Gift cards for affordable grocery stores like Woodman’s help fill the gap, she said. Cash donations are another way to help cover their bare necessities while they wait for basic benefits. (You can donate to Jewish Social Services here, or Open Doors for Refugees — a volunteer organization that partners with JSS — here. Open Doors is also collecting gift cards for refugees.)
The state is working to help minimize the effects of delays in accessing benefits. Caseworkers at military bases start the initial application for both employment authorization and social security cards while refugees are still at the base, Zoric Martinez said, and applications are handled by the International Organization for Migration. The final documents are sent to local resettlement agencies, of which there are six in Wisconsin, who connect them to refugees as they arrive.
“The process of course will take some time. We know that some people have already received their employment authorization cards, and some people have not,” Zoric Martinez said. “So that’s part of it.”
The delays also come off a year of the pandemic where social security regional offices have been closed and only accepting urgent appointments, she noted. The state is working to overcome those challenges and maintains good relationships with the state’s regional offices to do that.
Education, medical care, other challenges
Challenges don’t end with housing, language, or benefits, however. The state’s head of refugee programs also points to appropriate medical care, medical screening and education for children as other battles resettlement agencies must face.
All of this is happening after four years under the Trump administration when local resettlement agencies downsized and, currently, many are facing staffing shortages of their own.

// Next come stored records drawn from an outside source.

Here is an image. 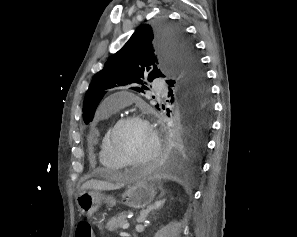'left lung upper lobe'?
I'll return each instance as SVG.
<instances>
[{
    "instance_id": "1",
    "label": "left lung upper lobe",
    "mask_w": 297,
    "mask_h": 237,
    "mask_svg": "<svg viewBox=\"0 0 297 237\" xmlns=\"http://www.w3.org/2000/svg\"><path fill=\"white\" fill-rule=\"evenodd\" d=\"M168 78L167 84L178 97L196 105L210 103L204 72L191 42L182 29L167 22L141 25L121 50L112 55L105 67L94 75L83 104V119L88 124L106 90L137 85L144 92L145 79Z\"/></svg>"
}]
</instances>
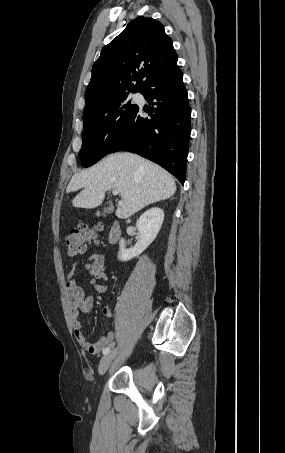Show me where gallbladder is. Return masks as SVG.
<instances>
[{"instance_id":"bac80fb5","label":"gallbladder","mask_w":285,"mask_h":453,"mask_svg":"<svg viewBox=\"0 0 285 453\" xmlns=\"http://www.w3.org/2000/svg\"><path fill=\"white\" fill-rule=\"evenodd\" d=\"M104 211L109 212L111 211V208H104Z\"/></svg>"}]
</instances>
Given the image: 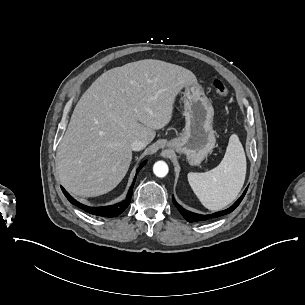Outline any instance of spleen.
I'll return each instance as SVG.
<instances>
[{"instance_id": "obj_1", "label": "spleen", "mask_w": 305, "mask_h": 305, "mask_svg": "<svg viewBox=\"0 0 305 305\" xmlns=\"http://www.w3.org/2000/svg\"><path fill=\"white\" fill-rule=\"evenodd\" d=\"M246 176V156L236 134H232L220 164L205 173H188V182L201 203L218 211L240 193Z\"/></svg>"}]
</instances>
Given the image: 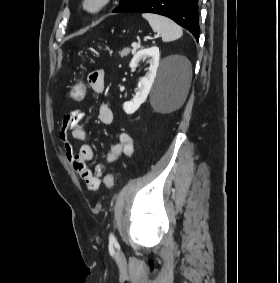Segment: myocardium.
<instances>
[{"instance_id":"obj_1","label":"myocardium","mask_w":280,"mask_h":283,"mask_svg":"<svg viewBox=\"0 0 280 283\" xmlns=\"http://www.w3.org/2000/svg\"><path fill=\"white\" fill-rule=\"evenodd\" d=\"M112 0H82V10L89 15H95L105 10Z\"/></svg>"}]
</instances>
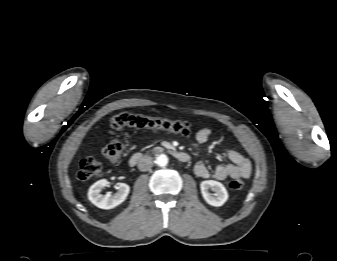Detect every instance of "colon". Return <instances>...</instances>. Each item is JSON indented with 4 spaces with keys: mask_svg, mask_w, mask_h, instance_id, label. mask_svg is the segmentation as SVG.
<instances>
[{
    "mask_svg": "<svg viewBox=\"0 0 337 261\" xmlns=\"http://www.w3.org/2000/svg\"><path fill=\"white\" fill-rule=\"evenodd\" d=\"M112 131H118L124 127L139 129H155L167 131L182 136H189L192 133V126L188 122L173 121L162 118L134 115L130 113H121L113 116L109 121ZM104 157L112 164L121 160L123 153V144L119 139H112L103 148ZM102 173L101 163L92 157L84 158L80 161L77 176L80 180H89L99 176ZM232 190L238 191L244 187V182L240 179H233L229 183Z\"/></svg>",
    "mask_w": 337,
    "mask_h": 261,
    "instance_id": "1",
    "label": "colon"
}]
</instances>
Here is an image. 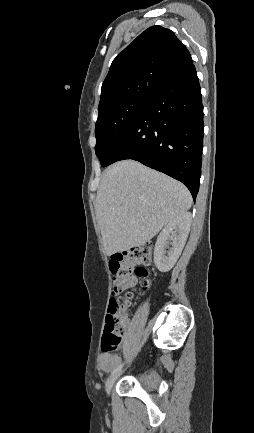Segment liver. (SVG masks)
<instances>
[{"instance_id":"6515ba94","label":"liver","mask_w":254,"mask_h":433,"mask_svg":"<svg viewBox=\"0 0 254 433\" xmlns=\"http://www.w3.org/2000/svg\"><path fill=\"white\" fill-rule=\"evenodd\" d=\"M191 204L189 190L163 173L133 160L111 165L95 205L106 254L145 244Z\"/></svg>"}]
</instances>
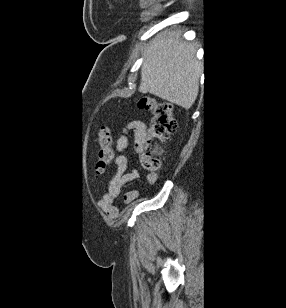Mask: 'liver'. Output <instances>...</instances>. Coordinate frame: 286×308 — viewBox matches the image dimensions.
<instances>
[{
	"instance_id": "6515ba94",
	"label": "liver",
	"mask_w": 286,
	"mask_h": 308,
	"mask_svg": "<svg viewBox=\"0 0 286 308\" xmlns=\"http://www.w3.org/2000/svg\"><path fill=\"white\" fill-rule=\"evenodd\" d=\"M195 52L178 31L157 34L144 54L139 92L189 109L198 96L201 75Z\"/></svg>"
}]
</instances>
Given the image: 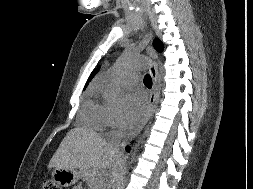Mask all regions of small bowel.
<instances>
[{"mask_svg": "<svg viewBox=\"0 0 253 189\" xmlns=\"http://www.w3.org/2000/svg\"><path fill=\"white\" fill-rule=\"evenodd\" d=\"M75 189H80L79 187H76Z\"/></svg>", "mask_w": 253, "mask_h": 189, "instance_id": "c3829d8e", "label": "small bowel"}]
</instances>
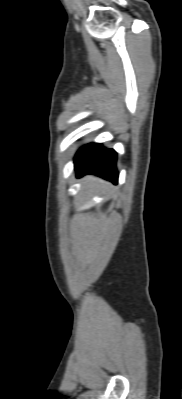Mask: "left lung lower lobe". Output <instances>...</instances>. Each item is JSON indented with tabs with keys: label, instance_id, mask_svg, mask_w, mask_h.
I'll return each mask as SVG.
<instances>
[{
	"label": "left lung lower lobe",
	"instance_id": "left-lung-lower-lobe-1",
	"mask_svg": "<svg viewBox=\"0 0 182 399\" xmlns=\"http://www.w3.org/2000/svg\"><path fill=\"white\" fill-rule=\"evenodd\" d=\"M117 153L113 149H105L102 144L90 143L83 146L74 158L77 177L95 174L117 184Z\"/></svg>",
	"mask_w": 182,
	"mask_h": 399
}]
</instances>
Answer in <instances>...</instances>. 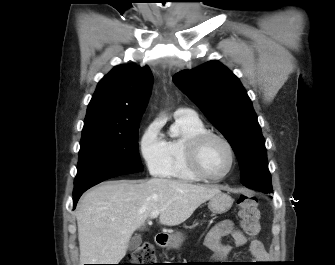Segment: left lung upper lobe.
Wrapping results in <instances>:
<instances>
[{"label": "left lung upper lobe", "mask_w": 335, "mask_h": 265, "mask_svg": "<svg viewBox=\"0 0 335 265\" xmlns=\"http://www.w3.org/2000/svg\"><path fill=\"white\" fill-rule=\"evenodd\" d=\"M173 81L228 140L239 161L242 184L272 192L265 140L239 79L213 60L175 74Z\"/></svg>", "instance_id": "obj_1"}]
</instances>
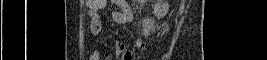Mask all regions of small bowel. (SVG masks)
I'll use <instances>...</instances> for the list:
<instances>
[{"label": "small bowel", "instance_id": "1", "mask_svg": "<svg viewBox=\"0 0 267 60\" xmlns=\"http://www.w3.org/2000/svg\"><path fill=\"white\" fill-rule=\"evenodd\" d=\"M101 4L96 7L92 0H89L87 3V13L90 20L89 32L94 37H99L103 32V23L100 15V11L105 6L106 1L100 0ZM115 4L120 8L119 11L112 13V19L118 24H129L133 20V12L125 0H115ZM114 53L116 58L121 60H131L132 55L129 51H126L125 44L121 41H117L114 47ZM90 60H100L101 53L98 49H95L91 52Z\"/></svg>", "mask_w": 267, "mask_h": 60}]
</instances>
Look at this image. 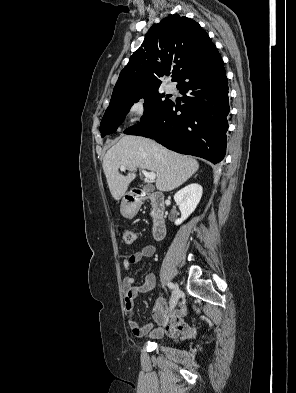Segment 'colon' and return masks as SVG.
Returning <instances> with one entry per match:
<instances>
[{"instance_id": "obj_1", "label": "colon", "mask_w": 296, "mask_h": 393, "mask_svg": "<svg viewBox=\"0 0 296 393\" xmlns=\"http://www.w3.org/2000/svg\"><path fill=\"white\" fill-rule=\"evenodd\" d=\"M117 233L125 244L132 245L134 243L135 234L133 231L129 229L120 228L117 230Z\"/></svg>"}]
</instances>
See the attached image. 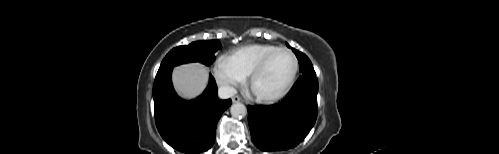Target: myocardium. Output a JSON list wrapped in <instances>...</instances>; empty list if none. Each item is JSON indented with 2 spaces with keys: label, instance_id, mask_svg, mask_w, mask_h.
Here are the masks:
<instances>
[{
  "label": "myocardium",
  "instance_id": "obj_1",
  "mask_svg": "<svg viewBox=\"0 0 499 154\" xmlns=\"http://www.w3.org/2000/svg\"><path fill=\"white\" fill-rule=\"evenodd\" d=\"M279 52H285V53L289 54L293 60V70H292V73H291L287 83L278 93H276L272 96H262V95L256 94L253 91L254 82L265 71L270 60ZM298 70H299V62H298V59L295 56V54L287 48H284V47L277 48V49L273 50L272 52H270L269 54H267L261 60V62L253 69V71L250 73V75L248 76V87L258 101L263 102V103H267V104L275 103V102L279 101L281 98H283L289 92V90L291 89V87L295 81Z\"/></svg>",
  "mask_w": 499,
  "mask_h": 154
}]
</instances>
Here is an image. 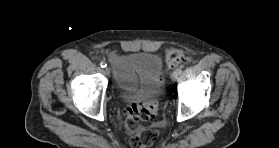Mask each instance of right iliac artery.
Returning a JSON list of instances; mask_svg holds the SVG:
<instances>
[{
	"instance_id": "obj_1",
	"label": "right iliac artery",
	"mask_w": 279,
	"mask_h": 148,
	"mask_svg": "<svg viewBox=\"0 0 279 148\" xmlns=\"http://www.w3.org/2000/svg\"><path fill=\"white\" fill-rule=\"evenodd\" d=\"M100 66H101L102 68H105V67L107 66V64H106L104 61H102V62H100Z\"/></svg>"
}]
</instances>
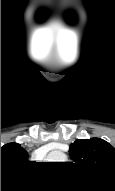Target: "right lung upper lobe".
Returning <instances> with one entry per match:
<instances>
[{
  "label": "right lung upper lobe",
  "mask_w": 115,
  "mask_h": 191,
  "mask_svg": "<svg viewBox=\"0 0 115 191\" xmlns=\"http://www.w3.org/2000/svg\"><path fill=\"white\" fill-rule=\"evenodd\" d=\"M28 153L17 143H9L1 147V173L17 171L29 163Z\"/></svg>",
  "instance_id": "obj_1"
}]
</instances>
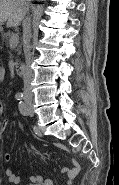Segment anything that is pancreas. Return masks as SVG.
I'll return each instance as SVG.
<instances>
[{
  "label": "pancreas",
  "instance_id": "obj_1",
  "mask_svg": "<svg viewBox=\"0 0 119 185\" xmlns=\"http://www.w3.org/2000/svg\"><path fill=\"white\" fill-rule=\"evenodd\" d=\"M14 34L12 32H8V33H5L3 34V39L4 41L7 43L8 40H10V38L13 36Z\"/></svg>",
  "mask_w": 119,
  "mask_h": 185
}]
</instances>
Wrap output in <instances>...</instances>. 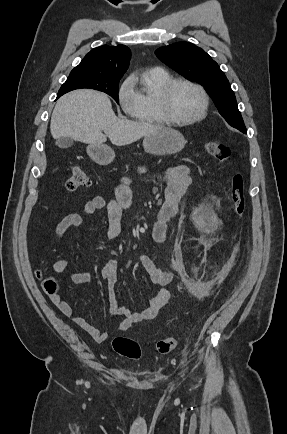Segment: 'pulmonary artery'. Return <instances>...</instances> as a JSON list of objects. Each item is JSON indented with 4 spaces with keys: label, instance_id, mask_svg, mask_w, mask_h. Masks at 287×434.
<instances>
[{
    "label": "pulmonary artery",
    "instance_id": "pulmonary-artery-1",
    "mask_svg": "<svg viewBox=\"0 0 287 434\" xmlns=\"http://www.w3.org/2000/svg\"><path fill=\"white\" fill-rule=\"evenodd\" d=\"M156 69H159V68H153L152 70H156Z\"/></svg>",
    "mask_w": 287,
    "mask_h": 434
}]
</instances>
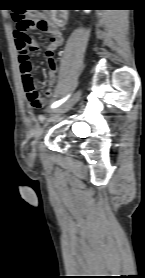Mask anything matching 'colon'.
I'll use <instances>...</instances> for the list:
<instances>
[{"label": "colon", "instance_id": "obj_1", "mask_svg": "<svg viewBox=\"0 0 145 278\" xmlns=\"http://www.w3.org/2000/svg\"><path fill=\"white\" fill-rule=\"evenodd\" d=\"M48 27V19L46 18H36L34 20H19L15 26V36L18 40L16 46L18 49L19 55L27 54L33 50L35 47L31 43V40L28 36H25L23 33L30 30L44 31ZM31 64H26L22 67L23 71L28 72ZM24 87L27 93V99L30 106L33 109H40L43 107L44 102L41 97L40 90L38 85L35 82L34 76L28 73L25 76Z\"/></svg>", "mask_w": 145, "mask_h": 278}]
</instances>
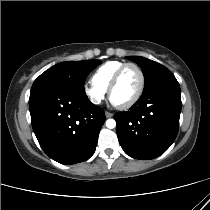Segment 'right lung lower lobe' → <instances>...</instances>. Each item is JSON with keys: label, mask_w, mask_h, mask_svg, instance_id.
I'll list each match as a JSON object with an SVG mask.
<instances>
[{"label": "right lung lower lobe", "mask_w": 210, "mask_h": 210, "mask_svg": "<svg viewBox=\"0 0 210 210\" xmlns=\"http://www.w3.org/2000/svg\"><path fill=\"white\" fill-rule=\"evenodd\" d=\"M29 108L34 133L50 158L70 165L94 154L105 114L85 93L61 87L32 90Z\"/></svg>", "instance_id": "right-lung-lower-lobe-1"}]
</instances>
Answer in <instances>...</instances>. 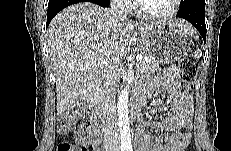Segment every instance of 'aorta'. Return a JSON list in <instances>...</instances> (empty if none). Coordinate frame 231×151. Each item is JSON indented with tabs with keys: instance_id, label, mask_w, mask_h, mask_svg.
Wrapping results in <instances>:
<instances>
[{
	"instance_id": "1",
	"label": "aorta",
	"mask_w": 231,
	"mask_h": 151,
	"mask_svg": "<svg viewBox=\"0 0 231 151\" xmlns=\"http://www.w3.org/2000/svg\"><path fill=\"white\" fill-rule=\"evenodd\" d=\"M128 98L129 92L127 89H124L121 92L117 103L118 124L121 135V141L125 145L131 143L130 124L128 117Z\"/></svg>"
}]
</instances>
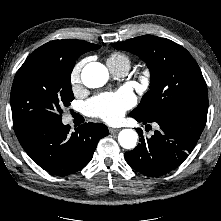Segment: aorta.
Instances as JSON below:
<instances>
[{
    "mask_svg": "<svg viewBox=\"0 0 221 221\" xmlns=\"http://www.w3.org/2000/svg\"><path fill=\"white\" fill-rule=\"evenodd\" d=\"M81 79L88 88H99L104 86L109 79L107 68L99 62L88 63L82 70ZM138 134L133 129H123L118 135V142L125 149L136 147Z\"/></svg>",
    "mask_w": 221,
    "mask_h": 221,
    "instance_id": "1",
    "label": "aorta"
}]
</instances>
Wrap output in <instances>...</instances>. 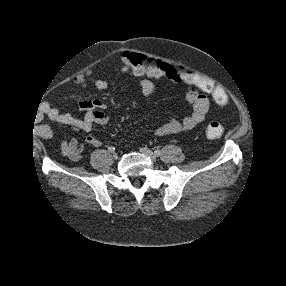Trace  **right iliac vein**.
<instances>
[{
  "label": "right iliac vein",
  "instance_id": "1",
  "mask_svg": "<svg viewBox=\"0 0 286 286\" xmlns=\"http://www.w3.org/2000/svg\"><path fill=\"white\" fill-rule=\"evenodd\" d=\"M113 158L117 159L118 158V154L117 153H113Z\"/></svg>",
  "mask_w": 286,
  "mask_h": 286
}]
</instances>
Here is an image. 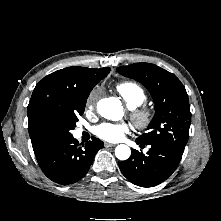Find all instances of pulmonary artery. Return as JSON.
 <instances>
[{"mask_svg":"<svg viewBox=\"0 0 221 221\" xmlns=\"http://www.w3.org/2000/svg\"><path fill=\"white\" fill-rule=\"evenodd\" d=\"M81 132H82V130H81V129H78V130L76 131L77 135H80V134H81Z\"/></svg>","mask_w":221,"mask_h":221,"instance_id":"e3ab8cb5","label":"pulmonary artery"}]
</instances>
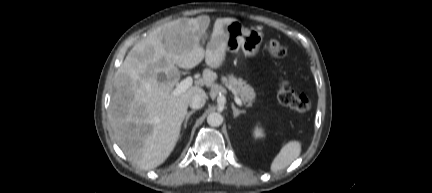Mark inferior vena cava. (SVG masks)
I'll list each match as a JSON object with an SVG mask.
<instances>
[{
  "label": "inferior vena cava",
  "instance_id": "inferior-vena-cava-1",
  "mask_svg": "<svg viewBox=\"0 0 432 193\" xmlns=\"http://www.w3.org/2000/svg\"><path fill=\"white\" fill-rule=\"evenodd\" d=\"M206 103V95L205 94H194L190 101V107L193 109H200Z\"/></svg>",
  "mask_w": 432,
  "mask_h": 193
}]
</instances>
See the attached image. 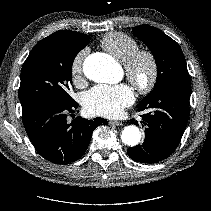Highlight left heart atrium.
I'll return each instance as SVG.
<instances>
[{"mask_svg": "<svg viewBox=\"0 0 211 211\" xmlns=\"http://www.w3.org/2000/svg\"><path fill=\"white\" fill-rule=\"evenodd\" d=\"M134 101V94L126 84L98 85L83 98V107L90 115L115 117Z\"/></svg>", "mask_w": 211, "mask_h": 211, "instance_id": "1", "label": "left heart atrium"}]
</instances>
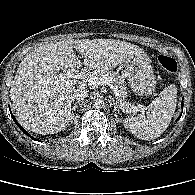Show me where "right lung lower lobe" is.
<instances>
[{
  "instance_id": "obj_1",
  "label": "right lung lower lobe",
  "mask_w": 195,
  "mask_h": 195,
  "mask_svg": "<svg viewBox=\"0 0 195 195\" xmlns=\"http://www.w3.org/2000/svg\"><path fill=\"white\" fill-rule=\"evenodd\" d=\"M10 113H11V111H10ZM12 117H13V120H14V122L18 125V127L26 134V135H28V136H30L18 123H17V121H16V119H15V117L12 115ZM30 138L31 139H33V140H36L35 138H33V137H31L30 136Z\"/></svg>"
}]
</instances>
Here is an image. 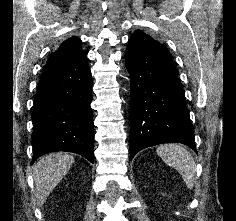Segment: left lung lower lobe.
Segmentation results:
<instances>
[{
	"instance_id": "0a47b994",
	"label": "left lung lower lobe",
	"mask_w": 236,
	"mask_h": 221,
	"mask_svg": "<svg viewBox=\"0 0 236 221\" xmlns=\"http://www.w3.org/2000/svg\"><path fill=\"white\" fill-rule=\"evenodd\" d=\"M125 60L131 82L130 159L144 148L169 142L196 151L185 92L168 49L137 30L128 41Z\"/></svg>"
}]
</instances>
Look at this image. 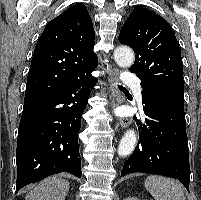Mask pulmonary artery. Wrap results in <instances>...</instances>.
I'll list each match as a JSON object with an SVG mask.
<instances>
[{"instance_id":"e3ab8cb5","label":"pulmonary artery","mask_w":201,"mask_h":200,"mask_svg":"<svg viewBox=\"0 0 201 200\" xmlns=\"http://www.w3.org/2000/svg\"><path fill=\"white\" fill-rule=\"evenodd\" d=\"M121 80L122 82L125 84V85H129V86H132V87H136L138 89L137 91V98L139 100H141V92H140V79L138 76H136L135 74L133 73H130V72H126L122 75L121 77Z\"/></svg>"}]
</instances>
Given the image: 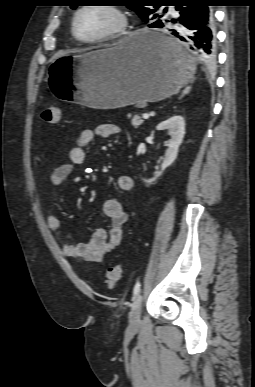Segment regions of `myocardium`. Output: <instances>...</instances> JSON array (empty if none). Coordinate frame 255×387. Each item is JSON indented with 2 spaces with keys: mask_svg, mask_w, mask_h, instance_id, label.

“In the last four or five years, refugee resettlement programs have really downsized because of the less-than-favorable refugee and immigration policy that’s been coming our way,” Zoric Martinez said. “We don’t have enough capacity or a lot of capacity to deal with the increase in population that we’re looking at right now. So while we’re starting to rebuild at capacity, we don’t have as much manpower to deal with some of the things that we need to.”
At Jewish Social Services in Madison, about 16 staff members are working but the agency says it’s trying to hire for at least five more positions. That’s the story across the state, Zoric Martinez said.
“That is nothing that we have not dealt with in the past and nothing that we haven’t overcome together as service providers of the refugee programs,” she noted. She herself started her life in Wisconsin as a refugee from Bosnia, known then as Yugoslavia, when she was 18 years old — speaking no English and learning to navigate the system. Now, she helps others do the same and is confident in the state’s ability to help refugees get on their feet.
“Refugees do tend to become self-sufficient very quickly, so it’s really important for us to contribute to their success.”